- **READING PASSAGE**:
>>>

Economic experts warn that the euro crisis could expand across the whole European continent. Thailand and the other Asean countries, therefore, should strengthen cooperation among themselves and get rid off non-tariff barriers to promote trade and regional economic growth.
Asean and six leading Asian economies recently announced the official establishment of the Regional Comprehensive Economic Partnership, which will be the biggest free-trade market on the globe. The RCEP will gather up the free-trade agreements between Asean and the six partner nations - China, Japan, South Korea, India, Australia and New Zealand - to open up more trade, services and investment among the member states.
The RCEP countries will commit to liberalising almost 100 per cent of trade, following the lead of many effective bilateral free-trade pacts between Asean and its partners. However, there is still a degree of protection for sensitive goods of some countries such as rice.
Asean governments and the private sector envisage the RCEP as paving the way for stimulating the Asian economy and helping to balance expansion between Eastern and Western countries. The pact between Thailand and the other 15 countries will also offset the power of the TPP. The Asean countries and its six RCEP partners together account for 56 per cent or US$255 billion (Bt7.8 trillion) of Thailand's total trade.
The RCEP will also act as an important stepping stone to achieving the Free-Trade Area of the Asia-Pacific before 2020.
The comprehensive Thailand-India FTA is almost finalised. However, the private sector is concerned about opening of the professional labour market and an imbalance in benefits from liberalisation of trade in goods, since India protects much of its market.
Thailand and India formed an FTA on September 1, 2004, through an early-harvest scheme featuring 84 items coming under zero tariffs. The two countries want to proceed further with a comprehensive FTA, but India has offered only 59 items for tariff reductions, much lower than Thailand’s proposed 150 items.
India wants Thailand to open its labour market to higher-educated professional workers such as doctors and engineers, as India has a surplus of such manpower. Critics have warned, for example, that even with Thailand's stringent requirements for obtaining a local licence to practise medicine - which include passing a Thai-language exam - many Indian doctors will be qualified to work in the Kingdom, given the sheer size of the country's population.
Private enterprises have called on the Thai government to consider the pact carefully to ensure the most benefit for the country.
However, a source in the India-Thai Business Association said liberalisation on professional workers would not harm Thai workers as has been feared. Indian professionals would prefer to work in the US or wealthy Middle Eastern countries, as they would earn more money.
Thailand should consider that India is the world's second-biggest market in terms of population. Having a full FTA with India would certainly benefit Thai exports. Since implementing the early-harvest scheme in 2004, Thai export to India has been boosted by more than 100 per cent, while Indian shipments to Thailand grew by about 30 per cent.
Other potential FTAs
Thailand is considering negotiating FTAs with African countries and with the member states of the Gulf Cooperation Council, namely Saudi Arabia, Oman, Qatar, Bahrain, the United Arab Emirates and Kuwait.
Other FTAs that Thailand has already concluded, and which have helped stimulate Thai export amid the downward trend of global trading, include those with China, Japan, Peru, Chile, Asean, Australia, New Zealand, and Chile.

<<<

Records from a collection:
>>>

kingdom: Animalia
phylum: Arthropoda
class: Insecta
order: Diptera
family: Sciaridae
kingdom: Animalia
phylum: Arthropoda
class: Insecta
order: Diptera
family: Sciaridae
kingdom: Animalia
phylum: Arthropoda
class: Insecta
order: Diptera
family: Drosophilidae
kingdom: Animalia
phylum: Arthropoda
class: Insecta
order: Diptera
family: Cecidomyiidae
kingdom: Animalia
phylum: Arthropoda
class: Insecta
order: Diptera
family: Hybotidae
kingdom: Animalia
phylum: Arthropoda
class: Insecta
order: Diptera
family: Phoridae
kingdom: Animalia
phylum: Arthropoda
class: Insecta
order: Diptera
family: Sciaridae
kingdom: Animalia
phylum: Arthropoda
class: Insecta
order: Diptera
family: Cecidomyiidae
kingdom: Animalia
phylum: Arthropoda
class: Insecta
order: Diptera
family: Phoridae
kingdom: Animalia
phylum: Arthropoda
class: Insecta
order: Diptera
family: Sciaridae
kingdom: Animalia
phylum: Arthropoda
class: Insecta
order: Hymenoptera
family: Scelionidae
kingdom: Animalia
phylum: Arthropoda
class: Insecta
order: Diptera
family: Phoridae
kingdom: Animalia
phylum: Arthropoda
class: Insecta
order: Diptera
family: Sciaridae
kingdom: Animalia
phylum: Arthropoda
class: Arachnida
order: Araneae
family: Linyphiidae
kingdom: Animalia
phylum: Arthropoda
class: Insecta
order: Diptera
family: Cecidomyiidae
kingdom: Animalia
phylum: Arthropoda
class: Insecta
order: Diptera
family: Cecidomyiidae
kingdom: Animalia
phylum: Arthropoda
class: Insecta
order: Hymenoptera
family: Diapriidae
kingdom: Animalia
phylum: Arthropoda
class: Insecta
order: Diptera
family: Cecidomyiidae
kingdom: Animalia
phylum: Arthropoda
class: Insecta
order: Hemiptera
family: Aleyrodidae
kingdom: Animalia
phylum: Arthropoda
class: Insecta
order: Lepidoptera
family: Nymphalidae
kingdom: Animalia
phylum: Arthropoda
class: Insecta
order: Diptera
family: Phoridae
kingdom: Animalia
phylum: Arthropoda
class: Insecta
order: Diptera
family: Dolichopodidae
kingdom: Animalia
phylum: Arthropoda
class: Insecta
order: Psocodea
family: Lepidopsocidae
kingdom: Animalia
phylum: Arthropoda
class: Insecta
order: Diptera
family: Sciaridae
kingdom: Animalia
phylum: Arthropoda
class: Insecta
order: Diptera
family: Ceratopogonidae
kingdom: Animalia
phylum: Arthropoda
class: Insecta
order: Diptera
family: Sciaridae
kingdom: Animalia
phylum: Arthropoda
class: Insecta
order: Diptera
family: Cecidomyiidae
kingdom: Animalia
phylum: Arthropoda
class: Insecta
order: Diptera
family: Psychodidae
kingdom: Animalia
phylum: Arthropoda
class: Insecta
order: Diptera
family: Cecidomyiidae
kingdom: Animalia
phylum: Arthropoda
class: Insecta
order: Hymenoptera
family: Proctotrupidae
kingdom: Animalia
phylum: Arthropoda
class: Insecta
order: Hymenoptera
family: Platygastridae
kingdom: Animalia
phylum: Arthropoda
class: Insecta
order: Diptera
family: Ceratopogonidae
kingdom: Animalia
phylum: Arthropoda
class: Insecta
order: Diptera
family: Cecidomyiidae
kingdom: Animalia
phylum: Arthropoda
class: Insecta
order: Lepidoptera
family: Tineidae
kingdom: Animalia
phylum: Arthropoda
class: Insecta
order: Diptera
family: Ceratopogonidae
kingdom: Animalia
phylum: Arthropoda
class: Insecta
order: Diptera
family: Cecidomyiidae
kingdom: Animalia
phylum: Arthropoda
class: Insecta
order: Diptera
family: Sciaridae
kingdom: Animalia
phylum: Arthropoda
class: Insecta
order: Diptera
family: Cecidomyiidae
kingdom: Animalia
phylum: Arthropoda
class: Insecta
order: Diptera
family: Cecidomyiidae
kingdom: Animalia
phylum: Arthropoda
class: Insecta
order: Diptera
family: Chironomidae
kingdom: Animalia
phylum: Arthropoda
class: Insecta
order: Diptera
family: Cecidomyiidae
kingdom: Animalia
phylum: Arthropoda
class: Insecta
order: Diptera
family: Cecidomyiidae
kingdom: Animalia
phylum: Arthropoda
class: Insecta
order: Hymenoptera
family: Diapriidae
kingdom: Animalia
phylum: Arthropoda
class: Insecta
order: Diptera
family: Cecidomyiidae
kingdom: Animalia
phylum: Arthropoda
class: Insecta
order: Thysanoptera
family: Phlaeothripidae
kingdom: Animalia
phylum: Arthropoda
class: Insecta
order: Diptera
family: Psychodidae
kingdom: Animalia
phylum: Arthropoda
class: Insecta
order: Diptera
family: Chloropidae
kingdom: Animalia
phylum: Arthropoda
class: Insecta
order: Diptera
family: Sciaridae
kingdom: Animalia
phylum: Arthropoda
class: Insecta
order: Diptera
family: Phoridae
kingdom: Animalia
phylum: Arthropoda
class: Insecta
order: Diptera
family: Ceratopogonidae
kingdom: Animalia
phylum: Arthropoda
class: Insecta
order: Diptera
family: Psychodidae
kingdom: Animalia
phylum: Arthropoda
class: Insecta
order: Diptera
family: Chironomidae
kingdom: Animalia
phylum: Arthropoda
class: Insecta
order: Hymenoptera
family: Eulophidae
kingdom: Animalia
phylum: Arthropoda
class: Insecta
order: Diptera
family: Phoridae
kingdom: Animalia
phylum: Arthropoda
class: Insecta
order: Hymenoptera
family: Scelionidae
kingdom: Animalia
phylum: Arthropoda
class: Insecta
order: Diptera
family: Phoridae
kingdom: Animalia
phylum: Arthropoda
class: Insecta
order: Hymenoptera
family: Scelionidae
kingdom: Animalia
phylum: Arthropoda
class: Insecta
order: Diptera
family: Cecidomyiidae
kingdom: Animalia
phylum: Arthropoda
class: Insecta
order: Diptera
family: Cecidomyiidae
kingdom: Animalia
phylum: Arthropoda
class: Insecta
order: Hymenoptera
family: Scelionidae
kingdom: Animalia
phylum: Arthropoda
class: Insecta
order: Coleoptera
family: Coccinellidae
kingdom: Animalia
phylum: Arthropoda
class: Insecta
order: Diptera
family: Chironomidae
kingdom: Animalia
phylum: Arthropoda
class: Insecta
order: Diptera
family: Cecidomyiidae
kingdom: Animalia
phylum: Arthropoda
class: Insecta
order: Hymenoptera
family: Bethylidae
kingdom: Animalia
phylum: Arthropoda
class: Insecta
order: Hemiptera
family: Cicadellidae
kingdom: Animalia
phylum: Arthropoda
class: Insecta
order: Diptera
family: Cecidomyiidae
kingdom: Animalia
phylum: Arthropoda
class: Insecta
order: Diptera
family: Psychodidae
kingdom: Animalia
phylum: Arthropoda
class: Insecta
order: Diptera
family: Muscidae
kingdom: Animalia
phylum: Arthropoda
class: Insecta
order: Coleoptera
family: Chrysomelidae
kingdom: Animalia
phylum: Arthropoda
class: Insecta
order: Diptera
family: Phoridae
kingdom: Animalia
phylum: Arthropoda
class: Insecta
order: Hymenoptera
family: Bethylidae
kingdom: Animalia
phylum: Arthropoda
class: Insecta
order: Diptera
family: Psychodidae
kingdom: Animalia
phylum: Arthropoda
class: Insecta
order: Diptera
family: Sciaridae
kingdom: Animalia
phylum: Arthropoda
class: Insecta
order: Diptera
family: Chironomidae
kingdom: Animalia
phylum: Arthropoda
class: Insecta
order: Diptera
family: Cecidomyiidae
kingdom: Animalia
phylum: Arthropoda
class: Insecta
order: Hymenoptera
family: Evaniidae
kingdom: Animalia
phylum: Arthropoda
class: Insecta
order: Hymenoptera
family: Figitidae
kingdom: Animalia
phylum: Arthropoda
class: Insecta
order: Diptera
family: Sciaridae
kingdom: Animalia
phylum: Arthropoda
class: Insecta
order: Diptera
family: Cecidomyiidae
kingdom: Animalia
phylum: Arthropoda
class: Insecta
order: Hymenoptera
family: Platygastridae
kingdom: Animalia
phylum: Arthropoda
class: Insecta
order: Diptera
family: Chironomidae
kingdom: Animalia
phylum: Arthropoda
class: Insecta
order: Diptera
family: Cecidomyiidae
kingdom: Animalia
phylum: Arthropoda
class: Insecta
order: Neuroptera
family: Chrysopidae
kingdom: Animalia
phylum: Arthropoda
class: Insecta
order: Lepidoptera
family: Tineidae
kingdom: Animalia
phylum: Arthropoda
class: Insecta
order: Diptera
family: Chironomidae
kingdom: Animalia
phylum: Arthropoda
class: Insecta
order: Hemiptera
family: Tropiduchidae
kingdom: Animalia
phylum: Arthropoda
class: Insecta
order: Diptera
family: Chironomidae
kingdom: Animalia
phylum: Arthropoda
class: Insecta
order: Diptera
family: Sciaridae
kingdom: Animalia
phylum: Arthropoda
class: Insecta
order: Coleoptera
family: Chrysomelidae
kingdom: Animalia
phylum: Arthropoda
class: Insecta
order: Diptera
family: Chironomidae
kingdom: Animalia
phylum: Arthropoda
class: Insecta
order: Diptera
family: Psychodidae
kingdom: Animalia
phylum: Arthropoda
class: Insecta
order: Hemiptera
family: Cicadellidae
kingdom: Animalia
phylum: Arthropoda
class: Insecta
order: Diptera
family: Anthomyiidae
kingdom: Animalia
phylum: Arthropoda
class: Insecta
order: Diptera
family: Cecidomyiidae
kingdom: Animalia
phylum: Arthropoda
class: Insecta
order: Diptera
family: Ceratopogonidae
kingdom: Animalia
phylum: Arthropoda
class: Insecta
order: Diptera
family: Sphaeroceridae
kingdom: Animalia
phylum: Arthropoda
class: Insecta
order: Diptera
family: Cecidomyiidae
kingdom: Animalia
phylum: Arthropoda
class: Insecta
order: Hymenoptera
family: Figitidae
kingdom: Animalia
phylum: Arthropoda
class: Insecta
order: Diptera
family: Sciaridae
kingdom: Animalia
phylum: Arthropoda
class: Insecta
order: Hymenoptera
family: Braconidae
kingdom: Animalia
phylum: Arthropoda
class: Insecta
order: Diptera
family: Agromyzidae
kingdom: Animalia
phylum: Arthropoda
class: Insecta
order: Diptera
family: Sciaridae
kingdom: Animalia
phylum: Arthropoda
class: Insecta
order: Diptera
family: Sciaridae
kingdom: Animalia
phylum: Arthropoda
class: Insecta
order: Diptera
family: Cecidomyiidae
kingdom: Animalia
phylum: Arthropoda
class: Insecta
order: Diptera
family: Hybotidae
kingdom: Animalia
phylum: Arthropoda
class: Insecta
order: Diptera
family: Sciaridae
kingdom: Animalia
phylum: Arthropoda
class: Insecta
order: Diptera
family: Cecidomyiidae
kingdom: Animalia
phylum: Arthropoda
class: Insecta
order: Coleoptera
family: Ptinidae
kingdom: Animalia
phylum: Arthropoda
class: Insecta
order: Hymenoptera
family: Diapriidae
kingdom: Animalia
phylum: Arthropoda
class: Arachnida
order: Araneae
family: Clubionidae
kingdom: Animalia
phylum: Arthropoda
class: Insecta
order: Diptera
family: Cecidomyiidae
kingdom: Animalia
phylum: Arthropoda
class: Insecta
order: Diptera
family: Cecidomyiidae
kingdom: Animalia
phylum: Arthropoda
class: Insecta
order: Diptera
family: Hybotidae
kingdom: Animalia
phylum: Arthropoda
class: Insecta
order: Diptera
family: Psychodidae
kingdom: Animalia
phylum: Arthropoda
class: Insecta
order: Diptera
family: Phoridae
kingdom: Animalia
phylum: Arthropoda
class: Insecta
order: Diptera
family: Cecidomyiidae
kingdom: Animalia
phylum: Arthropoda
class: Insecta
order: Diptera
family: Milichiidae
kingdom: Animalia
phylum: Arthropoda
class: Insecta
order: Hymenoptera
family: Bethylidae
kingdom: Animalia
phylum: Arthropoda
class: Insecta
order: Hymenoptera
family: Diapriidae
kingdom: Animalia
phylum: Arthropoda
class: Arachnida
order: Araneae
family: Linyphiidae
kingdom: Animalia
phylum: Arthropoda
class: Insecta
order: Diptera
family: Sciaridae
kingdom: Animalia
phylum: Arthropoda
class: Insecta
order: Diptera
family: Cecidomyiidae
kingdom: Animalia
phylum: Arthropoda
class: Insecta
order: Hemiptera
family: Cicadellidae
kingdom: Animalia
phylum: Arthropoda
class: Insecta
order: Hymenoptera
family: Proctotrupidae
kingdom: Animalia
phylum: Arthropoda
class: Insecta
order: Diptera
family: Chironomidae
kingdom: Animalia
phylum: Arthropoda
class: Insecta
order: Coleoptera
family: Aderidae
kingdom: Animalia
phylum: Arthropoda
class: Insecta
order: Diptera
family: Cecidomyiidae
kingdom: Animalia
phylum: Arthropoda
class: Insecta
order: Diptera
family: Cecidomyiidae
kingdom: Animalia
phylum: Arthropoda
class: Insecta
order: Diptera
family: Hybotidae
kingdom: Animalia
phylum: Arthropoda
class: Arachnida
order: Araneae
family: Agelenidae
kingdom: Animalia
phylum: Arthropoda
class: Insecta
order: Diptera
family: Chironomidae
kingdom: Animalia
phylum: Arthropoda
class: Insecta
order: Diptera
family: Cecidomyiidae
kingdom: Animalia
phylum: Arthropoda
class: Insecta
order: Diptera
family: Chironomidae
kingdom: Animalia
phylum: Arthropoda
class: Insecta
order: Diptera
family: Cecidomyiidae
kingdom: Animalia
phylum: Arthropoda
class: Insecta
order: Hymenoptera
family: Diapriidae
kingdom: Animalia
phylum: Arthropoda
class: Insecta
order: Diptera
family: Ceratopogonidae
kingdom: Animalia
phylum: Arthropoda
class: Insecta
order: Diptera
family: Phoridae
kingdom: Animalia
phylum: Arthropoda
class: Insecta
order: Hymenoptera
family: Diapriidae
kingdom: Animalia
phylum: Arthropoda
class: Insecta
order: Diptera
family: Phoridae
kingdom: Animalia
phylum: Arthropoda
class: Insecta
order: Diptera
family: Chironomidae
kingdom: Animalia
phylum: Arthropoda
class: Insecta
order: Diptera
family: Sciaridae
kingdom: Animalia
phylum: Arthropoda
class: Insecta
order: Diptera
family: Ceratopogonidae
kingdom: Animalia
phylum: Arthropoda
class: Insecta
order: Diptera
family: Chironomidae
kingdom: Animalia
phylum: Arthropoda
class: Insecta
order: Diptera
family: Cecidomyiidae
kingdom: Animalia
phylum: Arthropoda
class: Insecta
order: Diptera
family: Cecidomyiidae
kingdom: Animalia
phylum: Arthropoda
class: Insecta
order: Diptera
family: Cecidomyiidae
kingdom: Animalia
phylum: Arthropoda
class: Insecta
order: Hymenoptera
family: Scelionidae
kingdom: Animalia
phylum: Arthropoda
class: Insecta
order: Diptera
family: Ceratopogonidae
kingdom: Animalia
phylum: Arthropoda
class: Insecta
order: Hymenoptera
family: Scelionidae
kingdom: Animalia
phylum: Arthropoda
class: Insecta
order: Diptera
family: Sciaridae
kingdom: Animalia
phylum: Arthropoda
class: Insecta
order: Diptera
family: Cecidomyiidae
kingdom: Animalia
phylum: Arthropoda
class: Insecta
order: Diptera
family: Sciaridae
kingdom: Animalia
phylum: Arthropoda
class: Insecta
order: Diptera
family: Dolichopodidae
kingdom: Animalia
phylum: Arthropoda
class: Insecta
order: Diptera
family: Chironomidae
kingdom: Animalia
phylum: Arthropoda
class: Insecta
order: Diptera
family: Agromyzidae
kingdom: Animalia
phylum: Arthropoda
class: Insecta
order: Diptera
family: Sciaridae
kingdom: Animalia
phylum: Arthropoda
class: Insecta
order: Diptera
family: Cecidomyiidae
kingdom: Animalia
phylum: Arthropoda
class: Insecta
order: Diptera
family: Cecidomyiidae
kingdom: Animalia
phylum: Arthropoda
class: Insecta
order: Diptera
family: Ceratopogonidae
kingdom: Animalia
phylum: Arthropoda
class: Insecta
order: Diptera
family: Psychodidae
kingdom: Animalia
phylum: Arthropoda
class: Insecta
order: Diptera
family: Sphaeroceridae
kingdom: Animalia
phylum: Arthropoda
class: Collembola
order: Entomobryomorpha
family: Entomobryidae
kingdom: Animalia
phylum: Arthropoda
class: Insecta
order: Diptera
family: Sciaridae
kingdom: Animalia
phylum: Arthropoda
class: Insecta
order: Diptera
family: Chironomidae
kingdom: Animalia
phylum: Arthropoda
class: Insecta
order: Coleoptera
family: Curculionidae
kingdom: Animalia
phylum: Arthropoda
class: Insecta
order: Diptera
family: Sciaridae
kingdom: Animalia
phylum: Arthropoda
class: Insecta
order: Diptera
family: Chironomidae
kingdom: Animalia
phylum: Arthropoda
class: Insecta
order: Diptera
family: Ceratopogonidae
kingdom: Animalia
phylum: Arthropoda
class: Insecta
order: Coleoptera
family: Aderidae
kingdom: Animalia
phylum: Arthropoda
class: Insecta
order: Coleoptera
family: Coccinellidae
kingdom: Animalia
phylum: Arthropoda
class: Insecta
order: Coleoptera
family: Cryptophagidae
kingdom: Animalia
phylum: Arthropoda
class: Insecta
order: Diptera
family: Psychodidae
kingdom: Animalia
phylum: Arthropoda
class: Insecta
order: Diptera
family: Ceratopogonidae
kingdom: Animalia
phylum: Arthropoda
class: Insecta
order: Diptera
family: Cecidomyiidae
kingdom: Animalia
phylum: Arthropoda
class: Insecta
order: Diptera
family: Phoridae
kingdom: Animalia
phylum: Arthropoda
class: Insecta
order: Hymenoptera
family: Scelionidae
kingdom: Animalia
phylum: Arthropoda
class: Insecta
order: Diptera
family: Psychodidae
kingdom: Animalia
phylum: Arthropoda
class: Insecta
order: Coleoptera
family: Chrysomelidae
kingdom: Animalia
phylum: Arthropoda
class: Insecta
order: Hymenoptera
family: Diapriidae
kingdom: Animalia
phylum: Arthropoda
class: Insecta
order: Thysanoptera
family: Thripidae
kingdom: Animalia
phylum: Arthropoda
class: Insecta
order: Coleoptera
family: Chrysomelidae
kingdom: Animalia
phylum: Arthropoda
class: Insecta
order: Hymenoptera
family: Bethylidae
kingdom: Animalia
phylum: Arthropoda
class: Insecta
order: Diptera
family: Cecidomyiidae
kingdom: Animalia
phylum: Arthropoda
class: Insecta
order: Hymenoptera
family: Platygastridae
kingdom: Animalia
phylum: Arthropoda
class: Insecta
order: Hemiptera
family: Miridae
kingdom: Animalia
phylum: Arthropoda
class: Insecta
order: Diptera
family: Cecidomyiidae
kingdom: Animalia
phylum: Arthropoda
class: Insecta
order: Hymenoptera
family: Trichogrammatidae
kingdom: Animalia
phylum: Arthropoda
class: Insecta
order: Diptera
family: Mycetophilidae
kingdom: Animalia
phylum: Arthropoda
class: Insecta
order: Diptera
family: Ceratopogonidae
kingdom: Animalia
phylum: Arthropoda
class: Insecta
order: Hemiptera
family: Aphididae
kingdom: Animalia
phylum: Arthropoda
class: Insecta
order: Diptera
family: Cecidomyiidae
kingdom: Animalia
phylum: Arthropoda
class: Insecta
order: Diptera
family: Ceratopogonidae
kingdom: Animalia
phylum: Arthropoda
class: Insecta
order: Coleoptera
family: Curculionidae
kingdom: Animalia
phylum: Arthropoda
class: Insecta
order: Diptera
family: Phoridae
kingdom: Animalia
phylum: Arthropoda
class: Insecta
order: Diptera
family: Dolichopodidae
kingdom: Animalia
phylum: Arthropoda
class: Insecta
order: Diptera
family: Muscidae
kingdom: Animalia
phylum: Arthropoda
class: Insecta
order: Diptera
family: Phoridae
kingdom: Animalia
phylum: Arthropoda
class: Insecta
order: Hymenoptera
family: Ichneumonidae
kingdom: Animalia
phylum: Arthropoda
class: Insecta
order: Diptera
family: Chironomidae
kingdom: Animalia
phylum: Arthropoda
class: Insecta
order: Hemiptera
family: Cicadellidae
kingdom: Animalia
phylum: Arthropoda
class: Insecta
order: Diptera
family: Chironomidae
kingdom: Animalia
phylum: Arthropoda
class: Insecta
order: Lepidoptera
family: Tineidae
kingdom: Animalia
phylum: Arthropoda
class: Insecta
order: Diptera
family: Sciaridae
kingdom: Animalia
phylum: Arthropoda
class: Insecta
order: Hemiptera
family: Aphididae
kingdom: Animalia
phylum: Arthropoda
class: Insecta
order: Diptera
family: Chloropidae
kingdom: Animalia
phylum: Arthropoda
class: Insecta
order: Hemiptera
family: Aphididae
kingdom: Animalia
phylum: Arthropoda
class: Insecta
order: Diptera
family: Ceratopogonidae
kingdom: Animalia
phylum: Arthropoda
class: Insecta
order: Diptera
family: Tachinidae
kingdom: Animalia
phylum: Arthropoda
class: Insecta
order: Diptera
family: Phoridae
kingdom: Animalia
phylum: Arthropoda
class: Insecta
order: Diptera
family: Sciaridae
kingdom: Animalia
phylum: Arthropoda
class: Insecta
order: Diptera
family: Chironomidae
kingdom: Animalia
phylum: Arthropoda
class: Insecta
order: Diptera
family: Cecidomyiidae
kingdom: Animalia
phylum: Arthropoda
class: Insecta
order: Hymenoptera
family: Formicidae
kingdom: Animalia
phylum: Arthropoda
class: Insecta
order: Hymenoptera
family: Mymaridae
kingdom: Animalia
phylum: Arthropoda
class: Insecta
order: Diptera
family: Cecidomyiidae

<<<

- **TASK GOAL**: In the article on free-trade agreements, how many items did India offer for tariff reductions, and how many did Thailand propose?

- **ANSWER SPACE**: India offered 59 items, and Thailand proposed 150.